Пальто пахло домом, свободой, Китаем. Ночью зароешься носом в воротник, и слёзы наворачиваются. Духи в нашей семье были, кажется, «Коти-коти». Точно не помню название, забыл. До того стойкие, три года носил пальто, я его в сорок втором купил в Харбине в магазине Чурина, изредка духами обновишь запах. Месяцев восемь прошло, как последний раз попадали они на пальто, а запах держался.
– Это, – говорю, – духи.
– Одеколон? – уточняет.
– Нет, одеколоном я пользовался после бриться. А это мужские духи.
Был у нас пульверизатор с грушей, побрызгаешься после бритья одеколоном.
– Духи это бабам! – хлеборез, мне показалось, разочарованно сказал.
Сердце ёкнуло – не возьмёт пальто из-за запаха. Понятно, ради чего разговор затеял. И знаю, что хлеборез может предложить за мой товар.
– Нет, – разъясняю, – мужские духи тоже бывают.

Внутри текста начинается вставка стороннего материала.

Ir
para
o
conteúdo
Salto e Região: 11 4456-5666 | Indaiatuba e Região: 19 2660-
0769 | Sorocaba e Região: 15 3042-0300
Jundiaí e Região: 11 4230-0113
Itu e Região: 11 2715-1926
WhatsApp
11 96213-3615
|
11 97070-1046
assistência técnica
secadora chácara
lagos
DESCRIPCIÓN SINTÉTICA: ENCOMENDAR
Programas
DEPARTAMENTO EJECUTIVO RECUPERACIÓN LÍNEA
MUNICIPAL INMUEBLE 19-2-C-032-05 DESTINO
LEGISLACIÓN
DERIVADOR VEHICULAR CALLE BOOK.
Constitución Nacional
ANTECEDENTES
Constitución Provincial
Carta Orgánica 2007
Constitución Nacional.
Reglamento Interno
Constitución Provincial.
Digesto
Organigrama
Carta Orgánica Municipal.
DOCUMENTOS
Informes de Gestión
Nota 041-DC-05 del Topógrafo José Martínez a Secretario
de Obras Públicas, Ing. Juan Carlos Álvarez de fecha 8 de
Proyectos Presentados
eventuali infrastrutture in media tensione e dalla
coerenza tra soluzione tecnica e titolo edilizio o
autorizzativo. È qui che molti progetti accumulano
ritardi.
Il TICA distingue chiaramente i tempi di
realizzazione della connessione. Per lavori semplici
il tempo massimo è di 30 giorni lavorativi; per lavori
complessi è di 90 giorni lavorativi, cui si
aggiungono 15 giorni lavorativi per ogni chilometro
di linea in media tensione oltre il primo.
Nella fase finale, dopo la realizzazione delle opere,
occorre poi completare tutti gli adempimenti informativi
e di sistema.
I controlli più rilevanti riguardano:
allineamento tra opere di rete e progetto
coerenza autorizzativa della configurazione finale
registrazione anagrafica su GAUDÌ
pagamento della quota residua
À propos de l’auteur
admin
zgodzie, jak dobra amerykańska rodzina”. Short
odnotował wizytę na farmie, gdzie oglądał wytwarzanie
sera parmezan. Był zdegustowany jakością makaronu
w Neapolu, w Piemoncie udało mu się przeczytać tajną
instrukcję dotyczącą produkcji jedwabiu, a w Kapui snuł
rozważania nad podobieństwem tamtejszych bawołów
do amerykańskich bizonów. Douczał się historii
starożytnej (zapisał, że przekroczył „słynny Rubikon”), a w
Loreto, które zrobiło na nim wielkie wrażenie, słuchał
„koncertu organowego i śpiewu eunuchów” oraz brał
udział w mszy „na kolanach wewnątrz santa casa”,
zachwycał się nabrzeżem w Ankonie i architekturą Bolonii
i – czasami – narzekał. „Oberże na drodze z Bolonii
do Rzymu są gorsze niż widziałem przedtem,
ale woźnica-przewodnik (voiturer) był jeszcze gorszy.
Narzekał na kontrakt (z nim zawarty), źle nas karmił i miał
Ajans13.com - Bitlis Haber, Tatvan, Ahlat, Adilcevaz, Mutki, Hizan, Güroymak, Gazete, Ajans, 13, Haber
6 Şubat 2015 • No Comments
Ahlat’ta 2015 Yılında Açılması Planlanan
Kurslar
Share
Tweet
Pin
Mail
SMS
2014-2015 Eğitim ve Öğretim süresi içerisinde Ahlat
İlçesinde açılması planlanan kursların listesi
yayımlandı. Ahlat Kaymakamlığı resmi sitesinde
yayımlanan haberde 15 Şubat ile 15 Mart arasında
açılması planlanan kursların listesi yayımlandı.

Хлеборез посмотрел пальто изнутри, снаружи и предложил обмен. За пальто каждый день в течение месяца будет давать по полбулки.
И предупредил:
– Сразу весь не ешь, терпи, старайся в несколько приёмов, заглотишь сразу – плохо будет.
– Ладно, – говорю.
В жизни так не радовался, как тогда – хлеба поем.
Ему по весу хлеб выдают на количество людей. Он отрежет от булки кусок, раз на весы. Смотрит: если не дотягивает пайка, кусочек маленький на глаз прикладывает, а то и второй добавит. На подхвате у хлебореза старый немощный человек, он уже у смерти, работать не может. Чурбачки пилит, из них ножом наколет колышков со спичку толщиной. Потом пришпиливает ими довески к куску хлеба, чтобы не растерялись, дошли до зека. Бывает, получаешь хлеб, у тебя приколоты три-четыре кусочка…
Утром рельса стукнула, подъём. Выбранный человек хлеб приносит в барак…
Акт нашей сделки, конечно, незаконный. Хлеборез побаивался – могут расценить как грабёж. Указал на избёнку, снаружи на стене гвоздик торчал:
– Повесь туда, чтобы никто не видел, потом иди и не оглядывайся.
Не обманул. Ровно месяц по полбулки хлеба давал. Тайком само собой. Вокруг все голодные. Как стемнеет, сунет мне. Я с хлебом к уборной иду и втихаря ем. Половинку съем, а половинку оставлю. Следовал указаниям хлебореза – не проглатывал сразу. Приду в барак, сосед шепчет:
– Что это от тебя хлебом пахнет? Ты вроде сегодня хлеб не возил…
Я навру: дескать, помогал. Но он не очень верил.
Кухвайки
Пальто я вовремя обменял. Как привезли в ИТЛ (мы называли: истребительно-трудовой лагерь), охрана заставила всё снять, одежда охране самой нужна. На голое тело рваные штаны, кухвайку, так они называли фуфайку. В таком наряде на лесоповал. Если дождь, ливень, куда прятаться? Под дерево встаёшь. Огромное пушистое, а минут через двадцать с него как хлынет водопадом, лучше бы сразу на дожде стоять. Возвращаешься в лагерь весь мокрый, вата влагой напитается, идти тяжело, тело преет.
Дневальный в бараке обычно доходяга какой-нибудь, на работу не ходит, чаще больной и старый, он как вернёмся в барак, кричит:
– Одежду собирай.
Спали на голых нарах. У каждого кирпич в головах. Голицы выдавали, но мы их хранили. Две эти рукавички кладёшь на кирпичик, ложишься на бок осторожно – усталые, голодные – и как лёг, так и встал. Рельса утром застучала – вскакиваешь. На какой бок лёг, на том и проснулся. Штаны под себя, расстилаешь гладенько, кухвайкой укрываешься. Так больше года.